The convolution operations for blurring and gradient calculation in calcGrads(...) took most of the time. I first replaced the get(...) and set(...) operators on the images with raw pointers and then added the restrict keyword to tell the compiler that the pointers for reading and writing do not alias each other. At this point I did not use separable convolutions for blurring.
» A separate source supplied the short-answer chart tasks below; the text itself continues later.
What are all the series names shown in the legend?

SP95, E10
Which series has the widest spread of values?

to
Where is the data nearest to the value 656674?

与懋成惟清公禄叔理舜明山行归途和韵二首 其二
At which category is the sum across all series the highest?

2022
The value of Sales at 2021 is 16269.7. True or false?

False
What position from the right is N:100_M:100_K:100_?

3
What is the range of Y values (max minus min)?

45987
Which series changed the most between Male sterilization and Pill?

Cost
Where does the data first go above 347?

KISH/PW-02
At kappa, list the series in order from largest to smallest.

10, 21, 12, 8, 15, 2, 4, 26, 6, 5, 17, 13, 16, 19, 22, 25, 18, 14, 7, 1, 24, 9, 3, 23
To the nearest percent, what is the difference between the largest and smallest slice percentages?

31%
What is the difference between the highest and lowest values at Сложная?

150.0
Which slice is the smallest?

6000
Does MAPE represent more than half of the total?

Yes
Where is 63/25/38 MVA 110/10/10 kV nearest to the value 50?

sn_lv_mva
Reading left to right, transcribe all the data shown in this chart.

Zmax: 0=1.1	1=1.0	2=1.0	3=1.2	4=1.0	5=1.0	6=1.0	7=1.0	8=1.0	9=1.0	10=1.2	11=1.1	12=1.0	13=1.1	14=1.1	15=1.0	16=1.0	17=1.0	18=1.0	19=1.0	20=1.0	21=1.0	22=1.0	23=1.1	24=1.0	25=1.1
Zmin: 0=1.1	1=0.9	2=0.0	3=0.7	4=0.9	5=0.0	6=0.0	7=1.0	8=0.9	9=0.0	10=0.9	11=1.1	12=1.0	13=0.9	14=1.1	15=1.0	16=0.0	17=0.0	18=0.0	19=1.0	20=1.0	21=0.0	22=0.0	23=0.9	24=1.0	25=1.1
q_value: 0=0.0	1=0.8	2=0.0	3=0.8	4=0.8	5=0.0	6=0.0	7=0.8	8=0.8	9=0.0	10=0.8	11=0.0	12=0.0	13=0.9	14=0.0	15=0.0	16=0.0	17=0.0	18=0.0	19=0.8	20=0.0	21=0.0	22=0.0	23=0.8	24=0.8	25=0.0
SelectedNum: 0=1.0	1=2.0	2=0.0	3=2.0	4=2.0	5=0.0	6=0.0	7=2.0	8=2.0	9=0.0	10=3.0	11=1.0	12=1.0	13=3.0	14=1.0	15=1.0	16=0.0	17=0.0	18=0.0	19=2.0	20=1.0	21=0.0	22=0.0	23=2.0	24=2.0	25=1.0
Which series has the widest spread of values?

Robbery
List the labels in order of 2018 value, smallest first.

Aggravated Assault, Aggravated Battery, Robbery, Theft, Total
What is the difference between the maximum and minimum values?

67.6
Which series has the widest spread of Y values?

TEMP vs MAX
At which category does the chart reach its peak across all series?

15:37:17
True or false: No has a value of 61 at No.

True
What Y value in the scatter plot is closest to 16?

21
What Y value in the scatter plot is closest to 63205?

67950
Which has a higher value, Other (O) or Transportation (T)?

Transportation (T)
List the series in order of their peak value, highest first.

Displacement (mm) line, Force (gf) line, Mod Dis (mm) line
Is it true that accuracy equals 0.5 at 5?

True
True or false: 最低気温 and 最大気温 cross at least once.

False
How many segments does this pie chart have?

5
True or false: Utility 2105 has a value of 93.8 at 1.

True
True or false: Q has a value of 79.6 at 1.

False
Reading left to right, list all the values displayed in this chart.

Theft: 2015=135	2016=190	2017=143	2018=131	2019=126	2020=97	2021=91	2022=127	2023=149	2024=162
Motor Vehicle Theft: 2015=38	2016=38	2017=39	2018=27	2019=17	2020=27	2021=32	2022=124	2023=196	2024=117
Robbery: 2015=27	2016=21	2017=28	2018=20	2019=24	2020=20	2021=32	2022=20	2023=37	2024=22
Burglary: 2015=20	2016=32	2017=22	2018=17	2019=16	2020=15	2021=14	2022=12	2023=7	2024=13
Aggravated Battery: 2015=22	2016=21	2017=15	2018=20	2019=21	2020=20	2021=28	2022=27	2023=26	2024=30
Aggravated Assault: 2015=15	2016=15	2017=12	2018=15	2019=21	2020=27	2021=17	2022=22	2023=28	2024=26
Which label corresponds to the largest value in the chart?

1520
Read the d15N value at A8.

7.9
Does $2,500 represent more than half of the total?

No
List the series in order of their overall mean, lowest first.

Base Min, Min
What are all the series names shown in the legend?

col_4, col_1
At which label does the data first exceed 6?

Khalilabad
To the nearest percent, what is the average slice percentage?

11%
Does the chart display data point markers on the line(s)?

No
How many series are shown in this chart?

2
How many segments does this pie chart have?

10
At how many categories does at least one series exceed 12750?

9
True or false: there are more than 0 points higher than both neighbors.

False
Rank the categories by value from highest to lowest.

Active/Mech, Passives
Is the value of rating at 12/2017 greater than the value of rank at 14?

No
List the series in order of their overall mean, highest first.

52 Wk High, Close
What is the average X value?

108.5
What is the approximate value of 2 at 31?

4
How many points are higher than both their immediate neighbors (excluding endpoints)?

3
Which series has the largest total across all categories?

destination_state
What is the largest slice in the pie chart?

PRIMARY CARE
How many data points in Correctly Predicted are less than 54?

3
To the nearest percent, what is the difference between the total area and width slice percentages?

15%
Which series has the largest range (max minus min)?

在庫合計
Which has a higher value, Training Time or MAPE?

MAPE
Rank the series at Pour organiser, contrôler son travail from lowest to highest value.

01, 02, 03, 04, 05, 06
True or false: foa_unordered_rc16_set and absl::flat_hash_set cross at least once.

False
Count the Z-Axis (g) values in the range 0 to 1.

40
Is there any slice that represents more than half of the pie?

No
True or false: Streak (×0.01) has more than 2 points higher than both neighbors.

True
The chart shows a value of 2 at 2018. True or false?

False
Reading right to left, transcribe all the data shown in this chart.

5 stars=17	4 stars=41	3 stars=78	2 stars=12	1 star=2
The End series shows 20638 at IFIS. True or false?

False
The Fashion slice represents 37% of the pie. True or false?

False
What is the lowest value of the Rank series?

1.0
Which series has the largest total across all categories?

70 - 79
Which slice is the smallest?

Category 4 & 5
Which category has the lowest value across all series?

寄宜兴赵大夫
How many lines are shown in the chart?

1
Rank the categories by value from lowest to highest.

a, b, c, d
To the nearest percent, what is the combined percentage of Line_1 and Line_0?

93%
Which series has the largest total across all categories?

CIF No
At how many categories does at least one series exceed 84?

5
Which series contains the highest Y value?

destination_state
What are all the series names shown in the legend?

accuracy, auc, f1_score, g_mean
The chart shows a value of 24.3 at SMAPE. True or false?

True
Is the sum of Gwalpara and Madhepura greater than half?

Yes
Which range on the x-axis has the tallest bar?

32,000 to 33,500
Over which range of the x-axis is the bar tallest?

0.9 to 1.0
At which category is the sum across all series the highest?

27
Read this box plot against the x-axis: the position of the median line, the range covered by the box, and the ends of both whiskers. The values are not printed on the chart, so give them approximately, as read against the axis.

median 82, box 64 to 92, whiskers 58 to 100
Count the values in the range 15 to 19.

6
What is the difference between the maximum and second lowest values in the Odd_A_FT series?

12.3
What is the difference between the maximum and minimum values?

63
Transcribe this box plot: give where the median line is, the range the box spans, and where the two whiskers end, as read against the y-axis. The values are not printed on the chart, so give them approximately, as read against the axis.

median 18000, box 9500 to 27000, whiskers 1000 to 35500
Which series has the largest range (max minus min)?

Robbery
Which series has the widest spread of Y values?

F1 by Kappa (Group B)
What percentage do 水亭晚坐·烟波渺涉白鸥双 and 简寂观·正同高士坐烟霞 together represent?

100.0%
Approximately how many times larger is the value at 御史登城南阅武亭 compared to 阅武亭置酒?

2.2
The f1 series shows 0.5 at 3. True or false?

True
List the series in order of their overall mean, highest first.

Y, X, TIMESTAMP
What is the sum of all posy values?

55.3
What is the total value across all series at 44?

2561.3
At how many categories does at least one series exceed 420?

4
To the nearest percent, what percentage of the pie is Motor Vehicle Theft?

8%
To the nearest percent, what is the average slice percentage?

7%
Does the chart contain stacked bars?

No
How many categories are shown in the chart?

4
The improvement of adding the restrict keyword was quite dramatic:

Before restrict:

                build_release 🍎 ./tests ../large_test_images/giant_ninjago_bike.png 
                TestMakeRed     [OK]
                PngReadWrite    [OK] out: /tmp/test_rw_7M8a7W.png
                TestBlur        [OK] out: /tmp/test_gauss_GVVqwP.png    0.407196 secs
                TestSobel       [OK] out: /tmp/test_sobelx_ymOdMm.png   0.282892 secs
                TestSobel       [OK] out: /tmp/test_sobely_zztFK6.png   0.271711 secs
            
After adding restrict:
                build_release 🍎 ./tests ../large_test_images/giant_ninjago_bike.png 
                TestMakeRed     [OK]
                PngReadWrite    [OK] out: /tmp/test_rw_S69ZcS.png
                TestBlur        [OK] out: /tmp/test_gauss_kkf2Vn.png    0.125446 secs
                TestSobel       [OK] out: /tmp/test_sobelx_UZHluw.png   0.077663 secs
                TestSobel       [OK] out: /tmp/test_sobely_HrPy0l.png   0.068909 secs
            

Around a 4x improvement! Interestingly this helped more than the algorithmic improvement I made afterwards: A matrix is called separable if it can be decomposed into a product of row and col vectors. For example the horizontal Sobel operator can be decomposed as follows (@ is the outer product):

                1 0 -1   1         
                2 0 -2 = 2 @ 1 0 -1 
                1 0 -1   1
            
If we convolve with two separate kernels instead of one the time complexity of the convolution operation decreases from O(N*M*P) to O((N + M)*P) where N and M are the dimensions of the convolutional filter and P the number of pixel values in the image. This is at the expense of one temporary image that needs to be created and two passes over the whole image instead of one. In theory these constant factors do not matter but note that P, the number of pixel values, is much higher than N and M (which are just 3 for Sobel's filter).

After implementing the separable convolution I re-ran my tests again and found the following timings (on a large test image):

            blur        [OK] out: "test_gauss_xjRynJ.png"       0.122562 secs
            blurSep     [OK] out: "test_gausssep_7qnLQo.png"    0.078832 secs
            sobelX      [OK] out: "test_sobelx_rjT6c1.png"      0.046457 secs
            sobelXSep   [OK] out: "test_sobelxsep_ahoma9.png"   0.051046 secs
            
This is quite an improvement for the "blur" test but Sobel's filter is even slower! Sobel's filter is 3x3 and the Gaussian filter used in the Blur test is 5x5 pixels. It turns out that the difference between the square (9) and the sum (6) of the dimension of Sobel's filter is not enough to make up for the additional constant factor required to run the two 1D convolutions. For larger filters (such as the 5x5 Gaussian) it pays off to use separate convolutions, because the difference between the square and the sum of the dimensions is larger.

I suspect that convolutions can be way faster still, even when just using the CPU. But so far I could not find the time to study the memory access patterns and hand write SIMD intrinsics.

Graphical User Interface

The app linked above is created with Sokol, specifically sokol_gfx and sokol_app. The first is a small wrapper around modern graphics APIs (OpenGL, Metal, Direct-X, WebGL, etc), that allows you to write code once and run it on multiple platforms including the web! sokol_app provides all the rest that is needed for an app to run: Application entry, a window for 2D/3D rendering, mouse, keyboard and touch input, etc. What's also cool about Sokol is that it is written in simple C (C99 to be precise) which makes the code easy to read and fast to compile. The author has a few blog posts where he explains the rationale for using C and the design behind Sokol. My favorite is "One Year of C" since I also suffered quite a lot from the (unnecessary) complexity C++ brings. To actually draw the UI I used ImGUI another super cool library worth a look.